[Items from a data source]

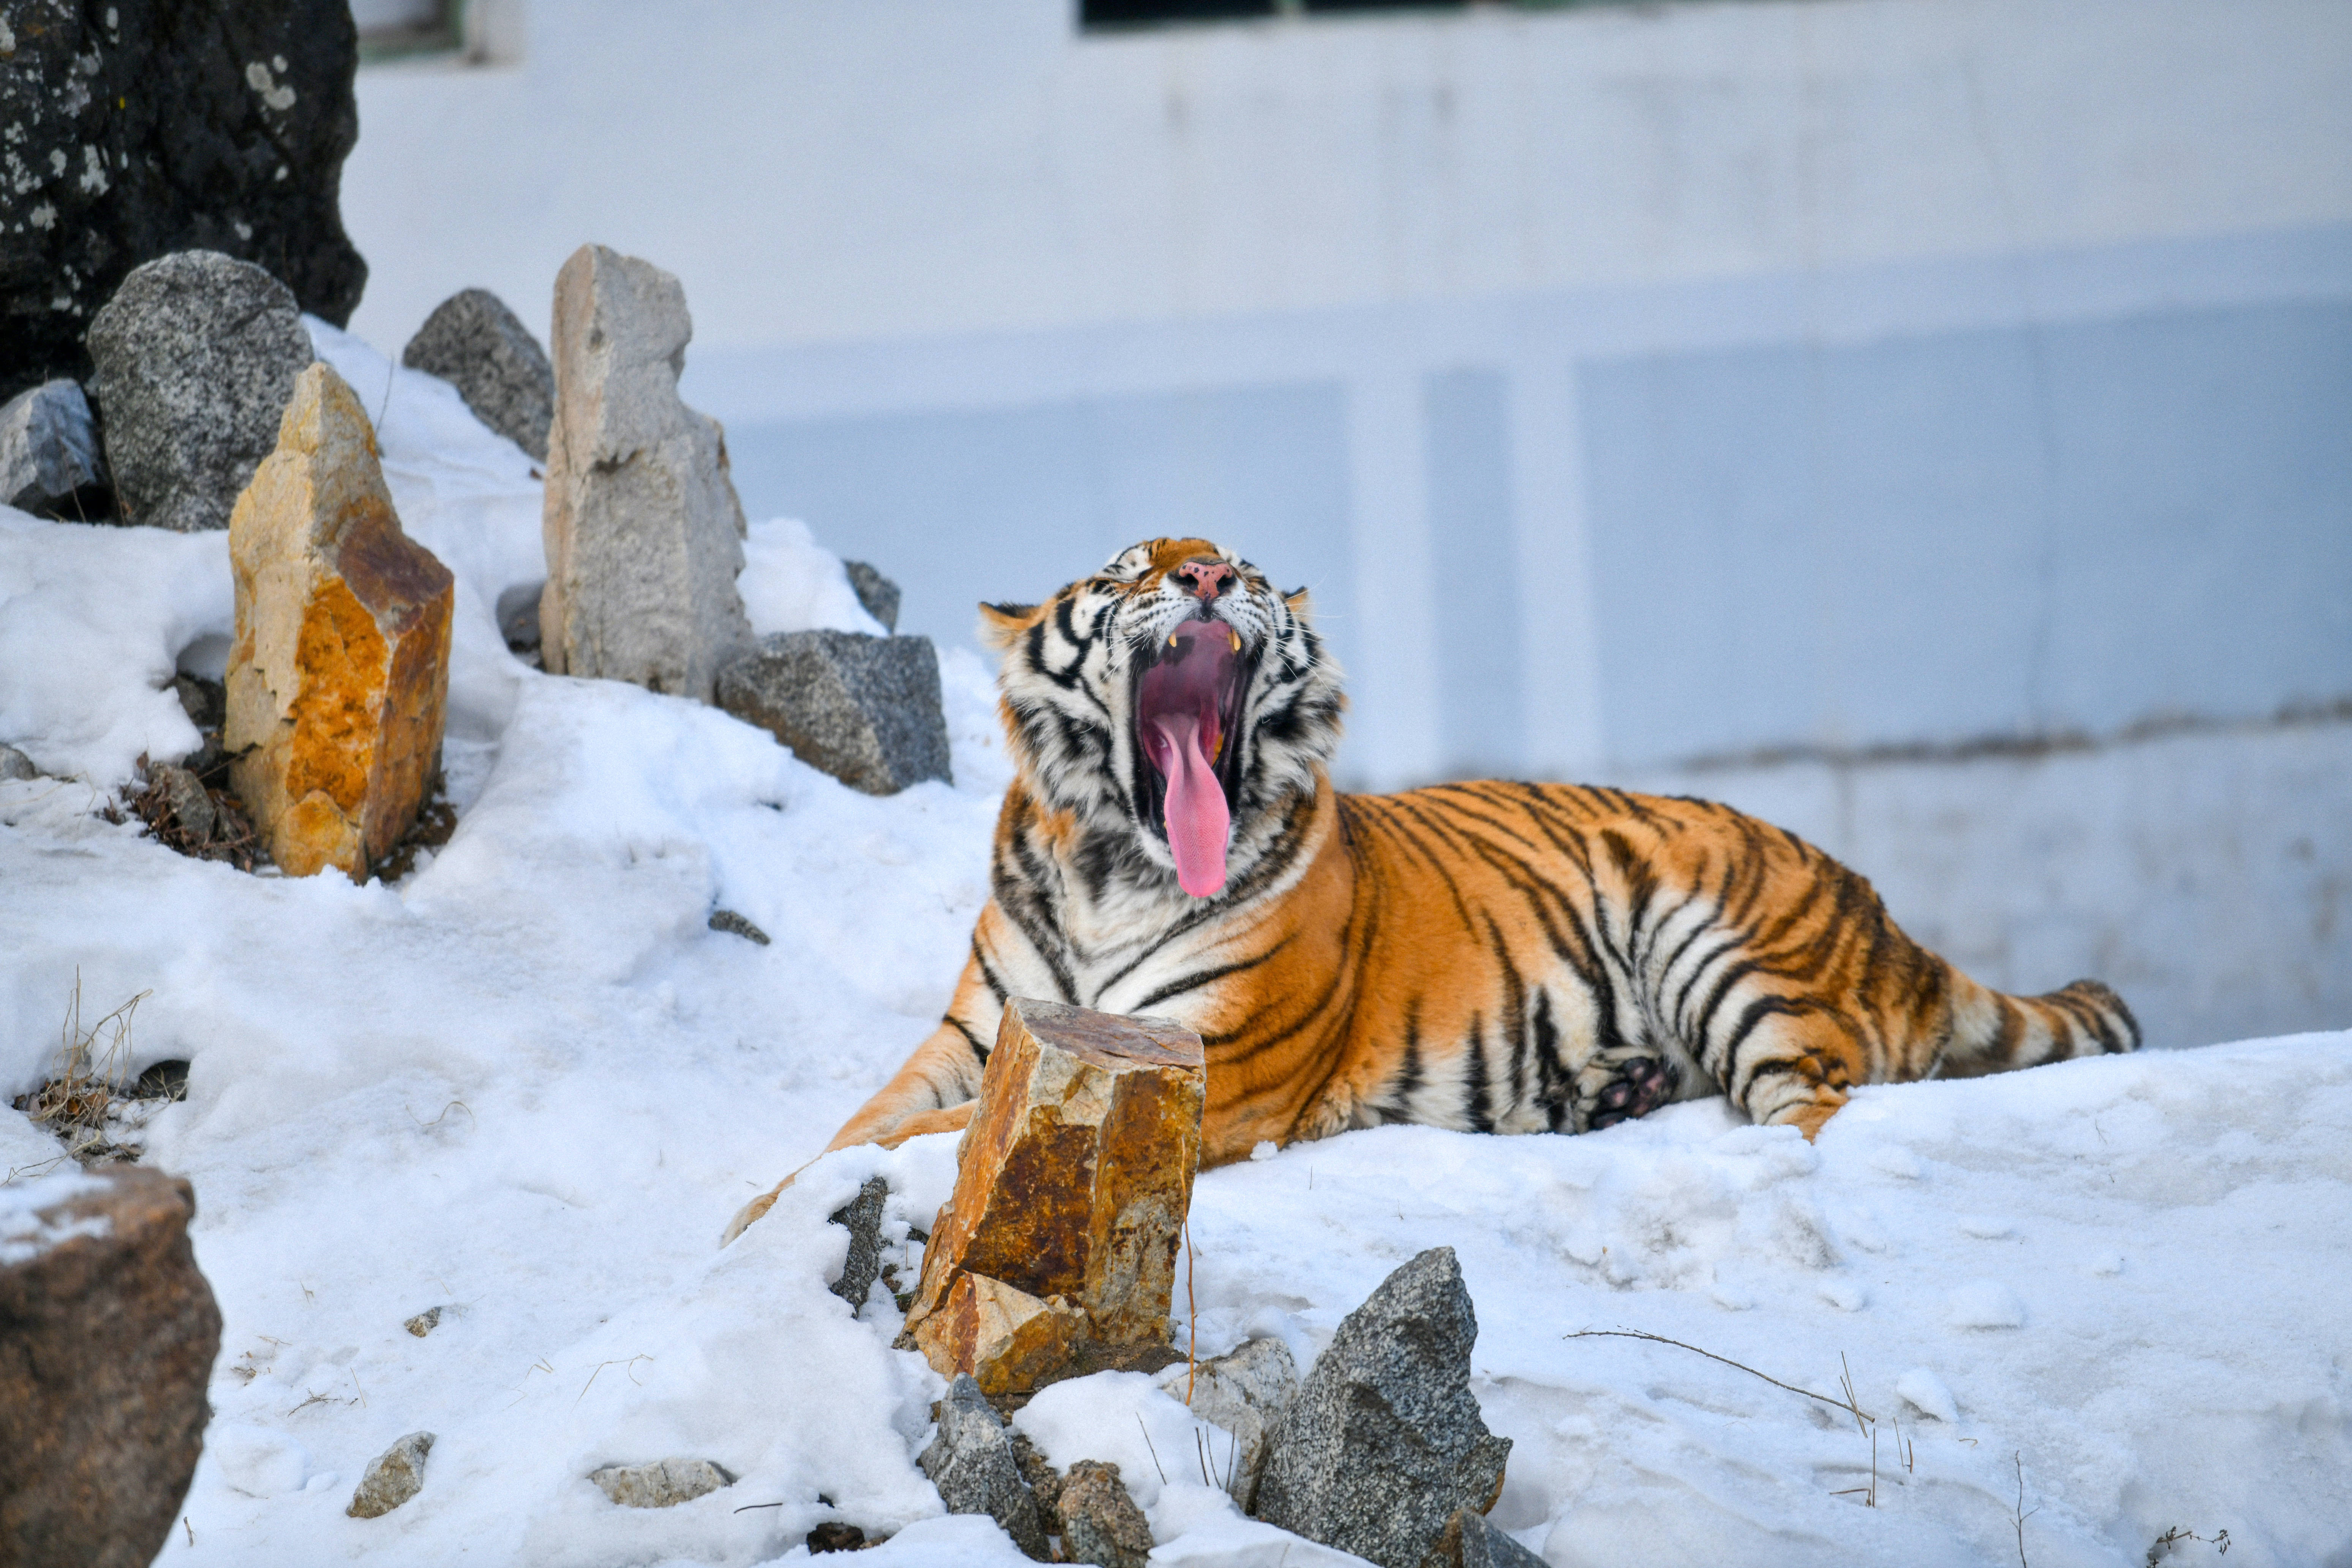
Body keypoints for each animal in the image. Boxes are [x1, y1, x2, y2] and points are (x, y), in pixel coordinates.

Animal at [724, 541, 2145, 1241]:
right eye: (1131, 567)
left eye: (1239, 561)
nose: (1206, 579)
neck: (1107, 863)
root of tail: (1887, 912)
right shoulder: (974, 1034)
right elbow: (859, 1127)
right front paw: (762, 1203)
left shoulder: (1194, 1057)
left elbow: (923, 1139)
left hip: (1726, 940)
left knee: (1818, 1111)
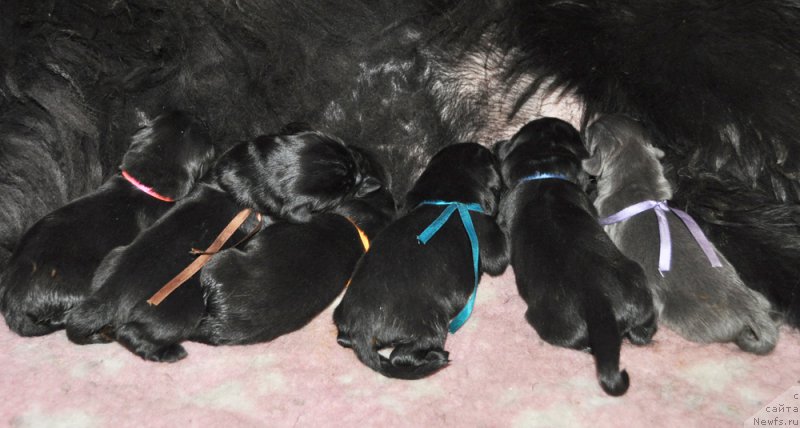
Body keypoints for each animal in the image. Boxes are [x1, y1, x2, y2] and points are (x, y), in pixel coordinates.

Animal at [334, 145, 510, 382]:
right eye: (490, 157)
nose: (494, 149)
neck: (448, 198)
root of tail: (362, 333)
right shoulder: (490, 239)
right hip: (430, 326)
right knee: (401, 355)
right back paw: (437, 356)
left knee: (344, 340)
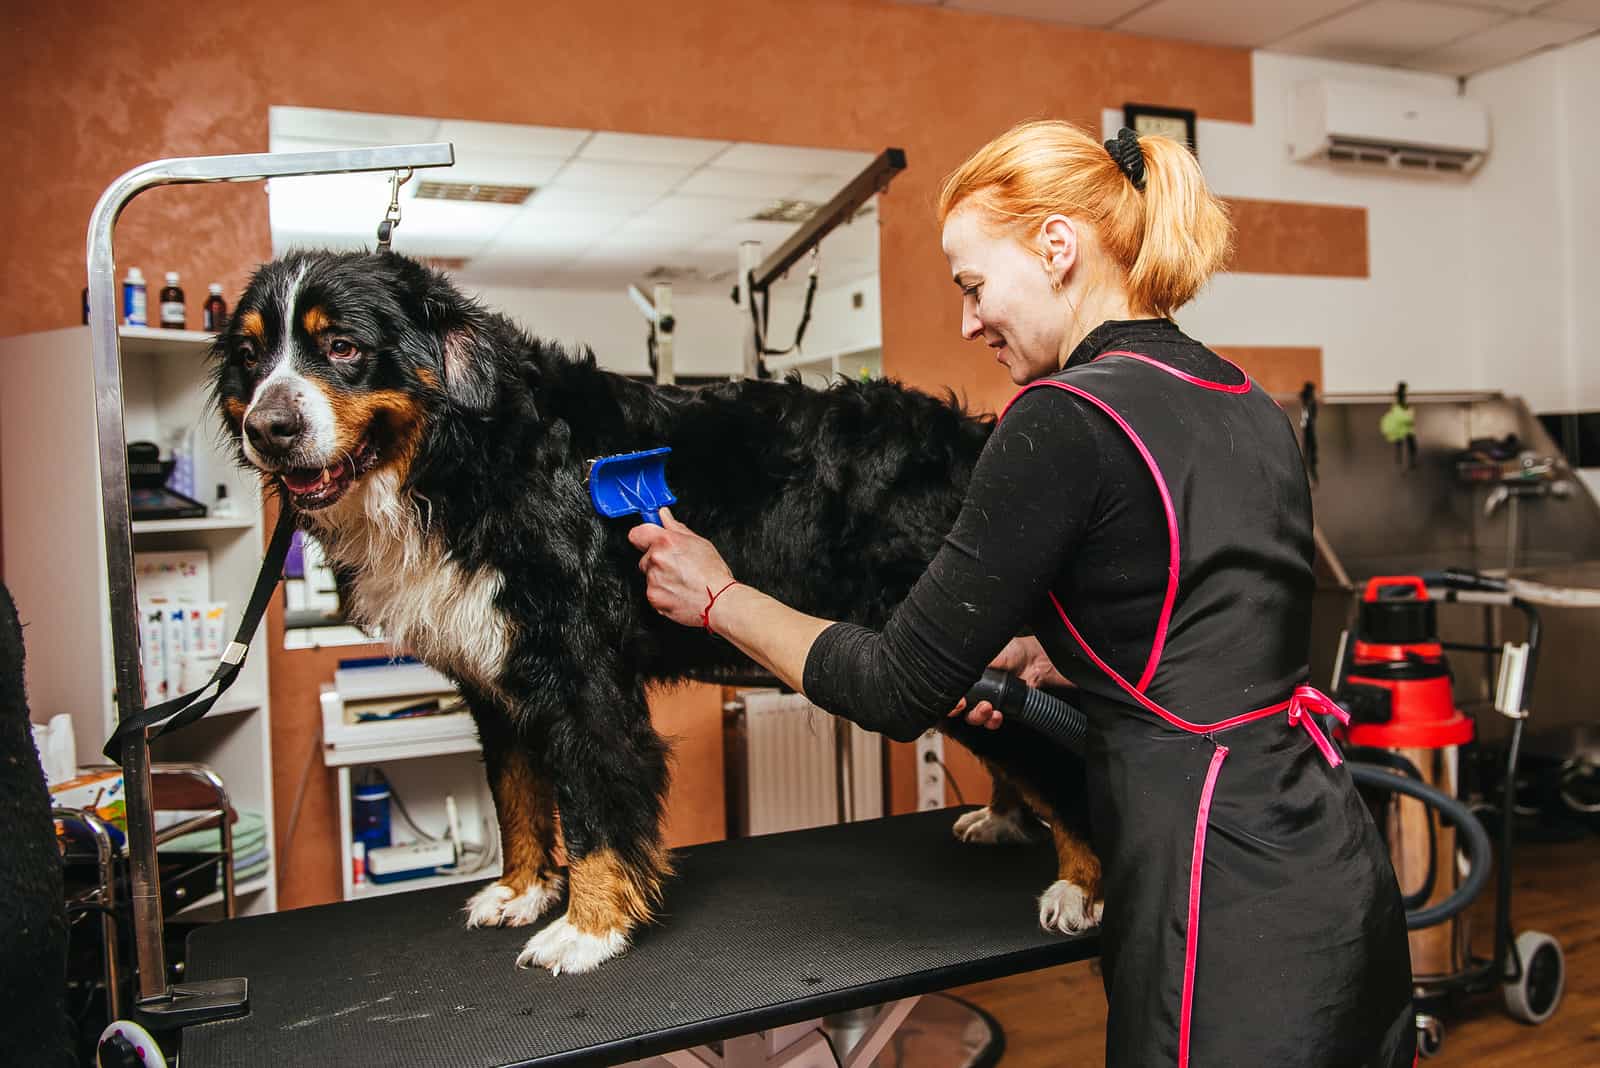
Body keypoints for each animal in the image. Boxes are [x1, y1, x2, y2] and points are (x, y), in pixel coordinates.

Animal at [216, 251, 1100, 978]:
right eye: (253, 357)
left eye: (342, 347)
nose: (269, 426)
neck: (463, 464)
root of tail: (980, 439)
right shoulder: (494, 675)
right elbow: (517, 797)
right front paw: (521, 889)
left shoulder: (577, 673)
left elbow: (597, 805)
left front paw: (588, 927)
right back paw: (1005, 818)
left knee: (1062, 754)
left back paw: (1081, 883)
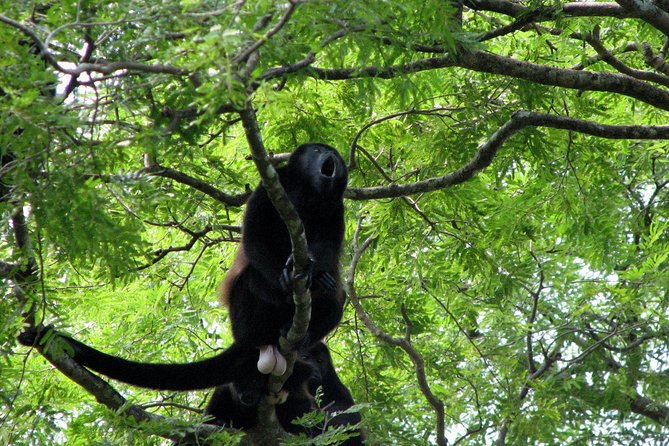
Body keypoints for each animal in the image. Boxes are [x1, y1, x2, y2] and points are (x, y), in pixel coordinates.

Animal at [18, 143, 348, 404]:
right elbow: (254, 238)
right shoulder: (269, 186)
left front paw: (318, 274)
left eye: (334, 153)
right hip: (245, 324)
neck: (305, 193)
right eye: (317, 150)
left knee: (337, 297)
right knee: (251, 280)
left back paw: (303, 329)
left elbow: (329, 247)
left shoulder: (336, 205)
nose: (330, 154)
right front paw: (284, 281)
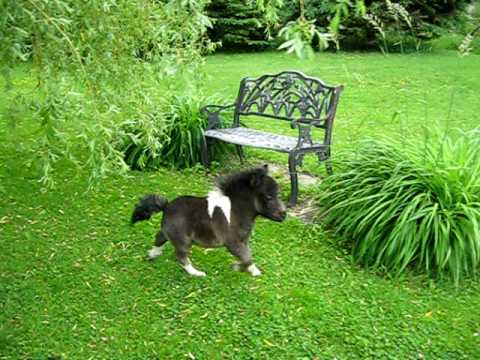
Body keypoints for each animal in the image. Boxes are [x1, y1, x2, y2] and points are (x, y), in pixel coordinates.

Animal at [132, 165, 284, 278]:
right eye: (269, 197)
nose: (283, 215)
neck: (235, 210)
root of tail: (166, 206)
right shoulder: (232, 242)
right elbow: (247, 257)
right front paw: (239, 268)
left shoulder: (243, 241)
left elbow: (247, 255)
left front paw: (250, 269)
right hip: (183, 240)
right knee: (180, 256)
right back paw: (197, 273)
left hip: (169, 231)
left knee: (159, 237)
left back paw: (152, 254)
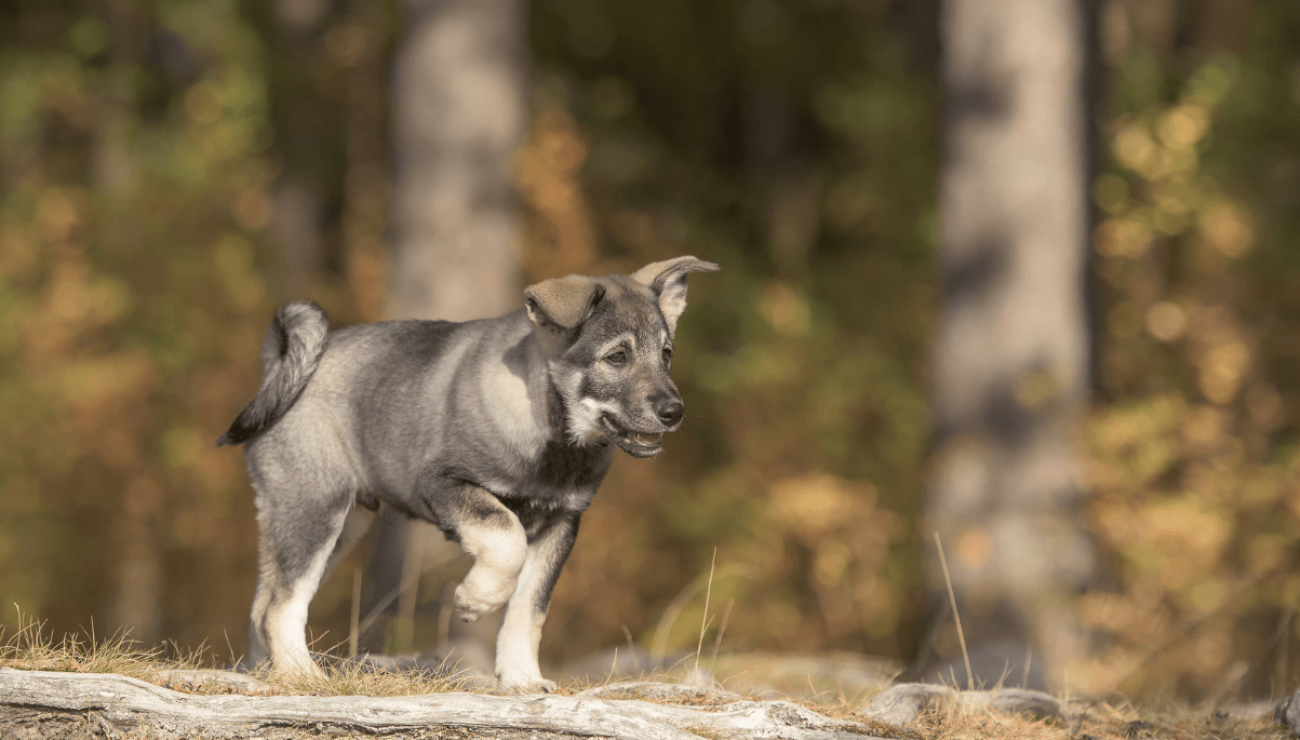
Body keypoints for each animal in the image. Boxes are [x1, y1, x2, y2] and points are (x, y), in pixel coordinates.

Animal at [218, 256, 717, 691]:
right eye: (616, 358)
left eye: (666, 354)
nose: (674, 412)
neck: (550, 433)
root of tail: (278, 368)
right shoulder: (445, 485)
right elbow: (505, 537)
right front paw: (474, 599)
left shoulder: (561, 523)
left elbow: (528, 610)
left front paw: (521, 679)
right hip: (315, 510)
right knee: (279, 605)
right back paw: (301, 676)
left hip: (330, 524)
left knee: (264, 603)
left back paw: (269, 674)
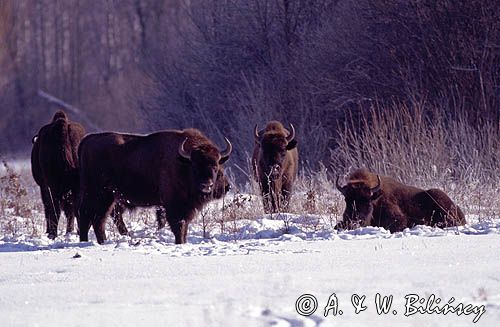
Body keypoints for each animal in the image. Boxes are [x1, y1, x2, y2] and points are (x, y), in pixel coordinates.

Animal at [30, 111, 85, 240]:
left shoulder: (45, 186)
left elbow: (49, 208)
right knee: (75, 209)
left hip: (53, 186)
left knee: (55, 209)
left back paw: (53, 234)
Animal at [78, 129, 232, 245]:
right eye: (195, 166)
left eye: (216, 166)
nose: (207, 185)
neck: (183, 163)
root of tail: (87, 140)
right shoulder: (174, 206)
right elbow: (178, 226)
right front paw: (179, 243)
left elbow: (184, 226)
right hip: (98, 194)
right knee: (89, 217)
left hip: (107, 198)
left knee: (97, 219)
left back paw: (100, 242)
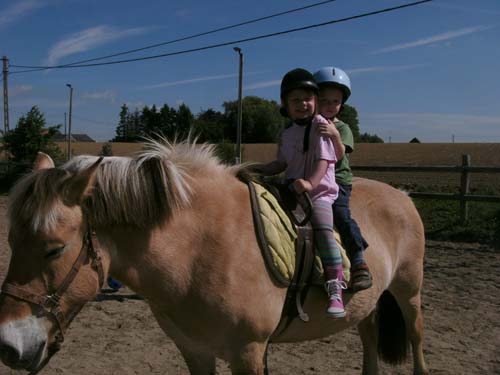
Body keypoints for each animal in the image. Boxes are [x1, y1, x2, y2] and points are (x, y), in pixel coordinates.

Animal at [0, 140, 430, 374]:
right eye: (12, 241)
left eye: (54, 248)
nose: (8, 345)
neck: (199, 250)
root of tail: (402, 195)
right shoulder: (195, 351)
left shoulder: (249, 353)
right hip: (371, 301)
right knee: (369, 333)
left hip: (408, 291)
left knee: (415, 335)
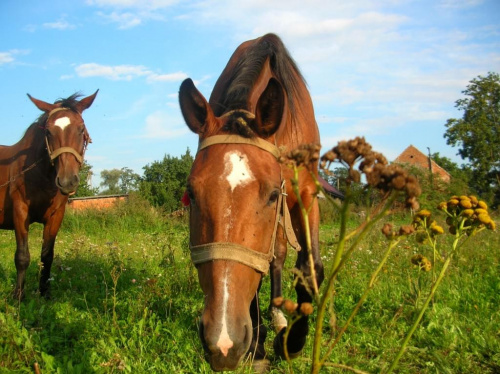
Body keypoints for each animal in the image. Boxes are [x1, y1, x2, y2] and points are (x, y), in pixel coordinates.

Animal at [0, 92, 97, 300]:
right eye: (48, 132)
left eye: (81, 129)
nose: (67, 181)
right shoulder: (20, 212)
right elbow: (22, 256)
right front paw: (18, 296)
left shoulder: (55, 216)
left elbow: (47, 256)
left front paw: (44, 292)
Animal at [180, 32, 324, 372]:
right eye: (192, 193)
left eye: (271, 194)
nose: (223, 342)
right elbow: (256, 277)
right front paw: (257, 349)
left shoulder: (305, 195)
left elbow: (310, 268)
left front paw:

◆ Task instructions:
Every line from the top of the records above to the line with "root of tail: (166, 206)", inclusive, should be duplicated exactly, minus the pictures.

◆ Written answer:
Body keypoints for each animal in the image. Boxes are [x1, y1, x2, y2] and points are (x, y), in pixel coordinates.

Animal at [724, 541, 2145, 1241]:
right eye: (1131, 567)
left eye: (1239, 561)
nose: (1206, 579)
neck: (1107, 863)
root of tail: (1887, 912)
right shoulder: (974, 1034)
right elbow: (859, 1127)
right front paw: (762, 1203)
left shoulder: (1194, 1057)
left elbow: (923, 1139)
left hip: (1726, 940)
left knee: (1818, 1111)
Body keypoints for each animal in the image. Boxes are [x1, y1, x2, y2] and points are (x, y), in pixel coordinates.

Animal at [334, 145, 510, 382]:
right eye: (490, 157)
nose: (494, 149)
neck: (448, 198)
root of tail: (362, 333)
right shoulder: (490, 239)
right hip: (430, 326)
right knee: (401, 355)
right back paw: (437, 356)
left knee: (344, 340)
Body keypoints for each animal in the image. Boxes are [x1, y1, x2, y2] and points are (x, y), in pixel coordinates.

Animal at [216, 251, 1100, 978]:
right eye: (253, 357)
left eye: (342, 347)
nose: (269, 426)
neck: (463, 464)
root of tail: (980, 439)
right shoulder: (494, 675)
right elbow: (517, 797)
right front paw: (521, 889)
left shoulder: (577, 673)
left elbow: (597, 805)
left front paw: (588, 927)
right back paw: (1005, 818)
left knee: (1062, 754)
left back paw: (1081, 883)
Body keypoints for each animal in the image. Boxes are [x1, y1, x2, y2] and points are (x, y), in pixel coordinates.

Animal at [18, 143, 348, 404]:
right elbow: (254, 238)
right shoulder: (269, 186)
left front paw: (318, 274)
left eye: (334, 153)
right hip: (245, 324)
neck: (305, 193)
right eye: (317, 150)
left knee: (337, 297)
right knee: (251, 280)
left back paw: (303, 329)
left elbow: (329, 247)
left shoulder: (336, 205)
nose: (330, 154)
right front paw: (284, 281)
Body keypoints for each animal in the image. Boxes are [x1, y1, x2, y2] and points are (x, y), in pixel coordinates.

Animal at [132, 165, 284, 278]:
right eye: (269, 197)
nose: (283, 215)
neck: (235, 210)
root of tail: (166, 206)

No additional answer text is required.